Um dia voltarei à carga sobre a economia da atenção dos circuitos mais usuais dedicados à banda desenhada, e o quão presos estão a uma visão quase pré-moderna de (quase) todas as artes e, por consequência, desta em particular, quase que a impedindo de se metamorfosear nas suas potencialidades mais díspares, ora selvagens ora poéticas. E quando esses circuitos mimam – e de forma defeituosa – os discursos aparentemente legitimadores, de actualização ou de abertura à sua própria liberdade, são os primeiros obstáculos quando não forças castradoras desses mesmos movimentos. Mas ficará para outra ocasião. Não me ilibo, todavia, de contribuir sobremaneira para esse desequilíbrio, quer nos momentos em que consigo obter tempo para me exprimir sobre novas produções quer, e talvez sobretudo, e não o digo sem uma soberba tremenda, quando este silêncio particular prolongado significa silêncio tout court sobre essas obras.
Tive a honra e prazer de ter a ocasião de organizar a exposição do Festival Fólio BD/Flexágono deste ano incluindo o trabalho da jovem artista Rita Mota, cuja “entrada”, digamos assim, se efectuou acima de tudo com este título em particular, reproduzido em risografia a três cores, devolvendo o trabalho dos desenhos a lápis de cor, em óptimo papel off white, com uma tiragem reduzida (até à data, menos de 100 exemplares em duas edições), com 22 páginas de história mais capa, com dois pontos de agrafo. Por outras palavras, um zine com um furo acima de qualidade dos modos mais clássicos. É sobre ele que me desejo concentrar.

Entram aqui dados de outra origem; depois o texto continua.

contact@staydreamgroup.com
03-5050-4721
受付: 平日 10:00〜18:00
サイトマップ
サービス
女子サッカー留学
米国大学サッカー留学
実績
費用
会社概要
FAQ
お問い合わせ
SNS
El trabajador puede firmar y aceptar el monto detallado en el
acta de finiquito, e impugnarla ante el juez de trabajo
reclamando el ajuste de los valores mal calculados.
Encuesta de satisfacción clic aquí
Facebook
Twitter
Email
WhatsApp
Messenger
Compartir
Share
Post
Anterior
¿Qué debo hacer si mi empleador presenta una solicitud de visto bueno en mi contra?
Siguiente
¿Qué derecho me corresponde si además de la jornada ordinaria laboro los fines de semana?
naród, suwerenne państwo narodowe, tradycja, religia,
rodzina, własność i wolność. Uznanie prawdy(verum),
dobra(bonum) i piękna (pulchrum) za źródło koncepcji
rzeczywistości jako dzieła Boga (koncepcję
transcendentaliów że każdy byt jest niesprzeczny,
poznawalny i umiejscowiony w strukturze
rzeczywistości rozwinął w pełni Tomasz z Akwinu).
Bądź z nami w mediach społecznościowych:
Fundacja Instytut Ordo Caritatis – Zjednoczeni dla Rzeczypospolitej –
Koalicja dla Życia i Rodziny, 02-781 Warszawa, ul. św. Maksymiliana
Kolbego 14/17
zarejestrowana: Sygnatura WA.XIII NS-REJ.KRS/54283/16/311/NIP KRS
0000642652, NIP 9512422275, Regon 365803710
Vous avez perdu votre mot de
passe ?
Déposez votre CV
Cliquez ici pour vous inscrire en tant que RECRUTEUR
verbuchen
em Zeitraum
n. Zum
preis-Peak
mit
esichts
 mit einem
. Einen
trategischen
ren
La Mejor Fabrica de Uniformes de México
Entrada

Julia Bell escreveu, em Radical Attention, que “os nossos corpos são contingentes, difíceis, inexplicáveis, confusos, mortais. Em vez de atender a estas complexidades, é muito mais fácil fingir que não existem de todo”. Essa seria uma hipótese, e é o que usualmente se faz através das comunicações mais descorporalizadas possíveis de explorar na sredes sociais, fazendo parte disso a transformação desses mesmos corpos em breves superfícies transparentes para a performatividade célere e consumista. Mas a arte da autobiografia artística (sobretudo originada por artistas mulheres, em campos como a performance e a fotografia, mas que na banda desenhada teve como figura tutelar a magnífica Aline Kominsky-Crumb) veio demonstrar não apenas a proeminência dos corpos enquanto materialidade passível de exploração multímoda e plástica e áspera como, mais próximos da nossa disciplina, revelar como as palavras continham em si mesmas uma materialidade visual e as imagens uma narratividade própria. Apenas fronteiras que, identificadas, foram apagadas.

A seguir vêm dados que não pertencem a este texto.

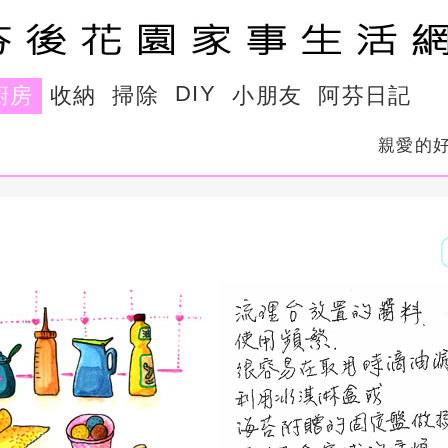
DIY
廚房
收納
掃除
小朋友
阿芬日記
親愛的好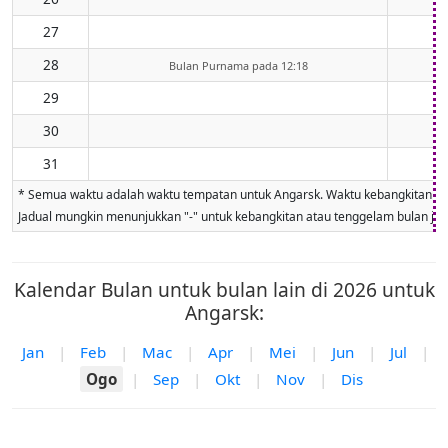
27
28
Bulan Purnama pada 12:18
29
30
31
* Semua waktu adalah waktu tempatan untuk Angarsk. Waktu kebangkitan dan t
Jadual mungkin menunjukkan "-" untuk kebangkitan atau tenggelam bulan jika 
Kalendar Bulan untuk bulan lain di 2026 untuk
Angarsk:
Jan
|
Feb
|
Mac
|
Apr
|
Mei
|
Jun
|
Jul
|
Ogo
|
Sep
|
Okt
|
Nov
|
Dis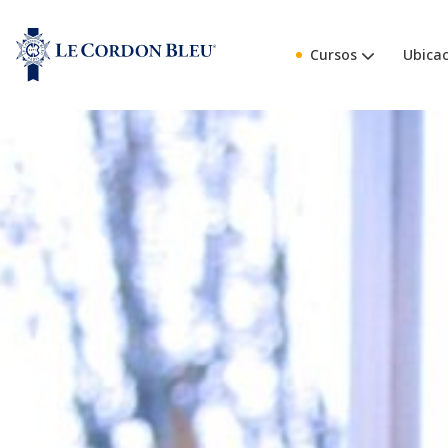
Cursos
Ubicac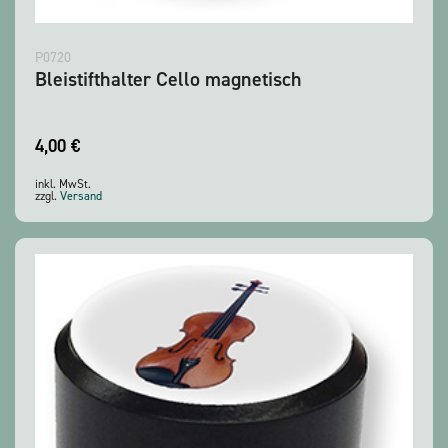
P0720
Bleistifthalter Cello magnetisch
4,00
€
inkl. MwSt.
zzgl.
Versand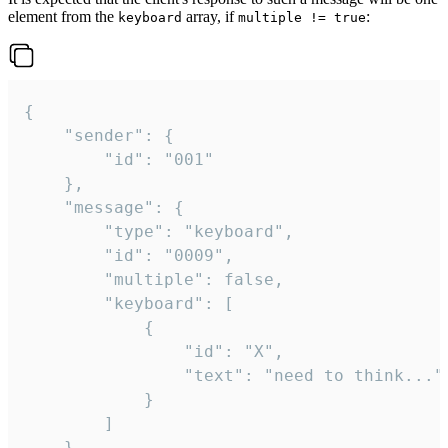
element from the
array, if
:
keyboard
multiple != true
{

	"sender": {

		"id": "001"

	},

	"message": {

		"type": "keyboard",

		"id": "0009",

		"multiple": false,

		"keyboard": [

			{

				"id": "X",

				"text": "need to think..."

			}

		]

	}
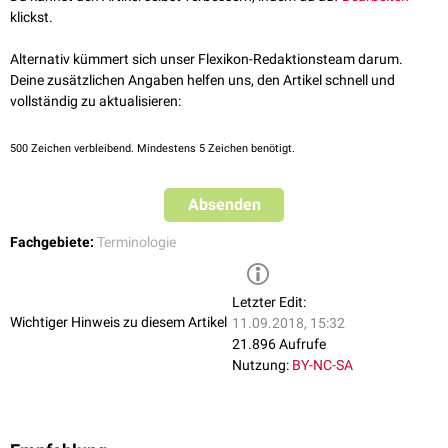
klickst.
Alternativ kümmert sich unser Flexikon-Redaktionsteam darum.
Deine zusätzlichen Angaben helfen uns, den Artikel schnell und
vollständig zu aktualisieren:
500
Zeichen verbleibend. Mindestens 5 Zeichen benötigt.
Absenden
Fachgebiete:
Terminologie
Letzter Edit:
Wichtiger Hinweis zu diesem Artikel
11.09.2018, 15:32
21.896 Aufrufe
Nutzung:
BY-NC-SA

É difícil destrinçar se há linha que separe a possibilidade de leitura de Lesma Vida/Slug Life (o texto está em inglês) enquanto alegoria ou autoderisória metaforização do próprio corpo – na primeira pessoa, a narradora declara-se com um corpo “como uma lesma”, passando a elencar toda uma série de características (“não tem encanto,/ nem é belo,/ nem sequer está em estado/ completo”) - da de uma leitura mais absurdista, à la Kafka, em que existisse uma transformação, ou metamorfose, de facto ocorrendo na “verdade diegética” que apresenta. Algumas imagens mostram mesmo partes de um corpo que participará das duas naturezas (uma “mão”, um corpo feminino coberto de excrescências, uma forma final entre-formas). As imagens, multisensoriais – Mota tira partido de toda uma série de estratégias clássicas da banda desenhada, de vinhetas silenciosas, linhas de irradiação, enquadramentos dramáticos, imagens “enciclopédicas”, composições não-naturais – acabam por parecer traduzir um qualquer afecto nestas formas, que a leitura procura deslindar.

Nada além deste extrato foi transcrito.